## TASK
I need every line from the start of the material below up to and including the line containing "Нас посетили", restated exactly, with the pictures omitted.
##########
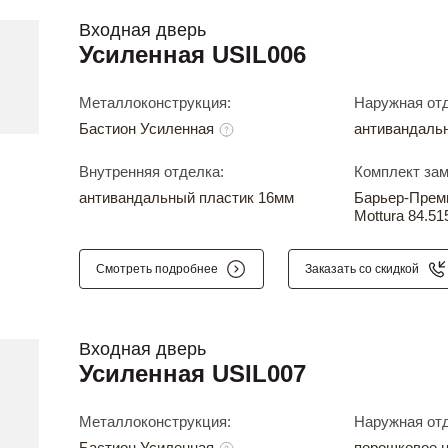
Входная дверь
Усиленная USIL006
Металлоконструкция:
Наружная отд
Бастион Усиленная
антивандаль
Внутренняя отделка:
Комплект зам
антивандальный пластик 16мм
Барьер-Прем
Mottura 84.51
Смотреть подробнее
Заказать со скидкой
Входная дверь
Усиленная USIL007
Металлоконструкция:
Наружная отд
Бастион Усиленная
порошковое 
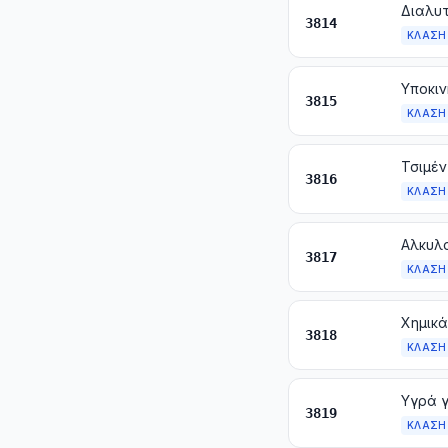
3814
ΚΛΆΣΗ
3815
ΚΛΆΣΗ
3816
ΚΛΆΣΗ
3817
ΚΛΆΣΗ
3818
ΚΛΆΣΗ
3819
ΚΛΆΣΗ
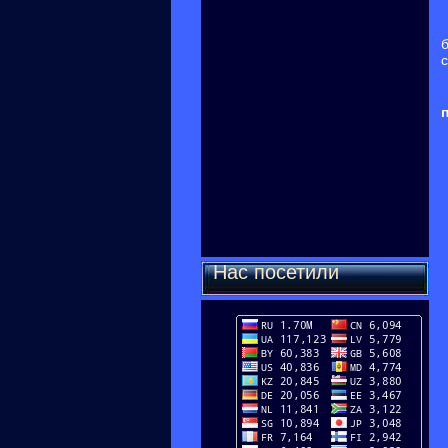
Нас посетили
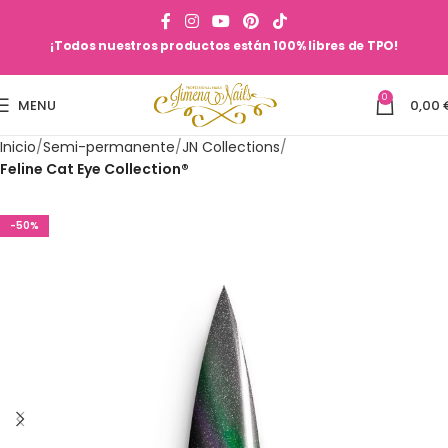
¡Todos nuestros productos están 100% libres de TPO!
0
MENU
0,00
Inicio
Semi-permanente
JN Collections
Feline Cat Eye Collection®
-50%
##########
## WRITTEN SOLUTION
Входная дверь
Усиленная USIL006
Металлоконструкция:
Наружная отд
Бастион Усиленная
антивандаль
Внутренняя отделка:
Комплект зам
антивандальный пластик 16мм
Барьер-Прем
Mottura 84.51
Смотреть подробнее
Заказать со скидкой
Входная дверь
Усиленная USIL007
Металлоконструкция:
Наружная отд
Бастион Усиленная
порошковое 
3814
ΚΛΆΣΗ
3815
ΚΛΆΣΗ
3816
ΚΛΆΣΗ
3817
ΚΛΆΣΗ
3818
ΚΛΆΣΗ
3819
ΚΛΆΣΗ
Нас посетили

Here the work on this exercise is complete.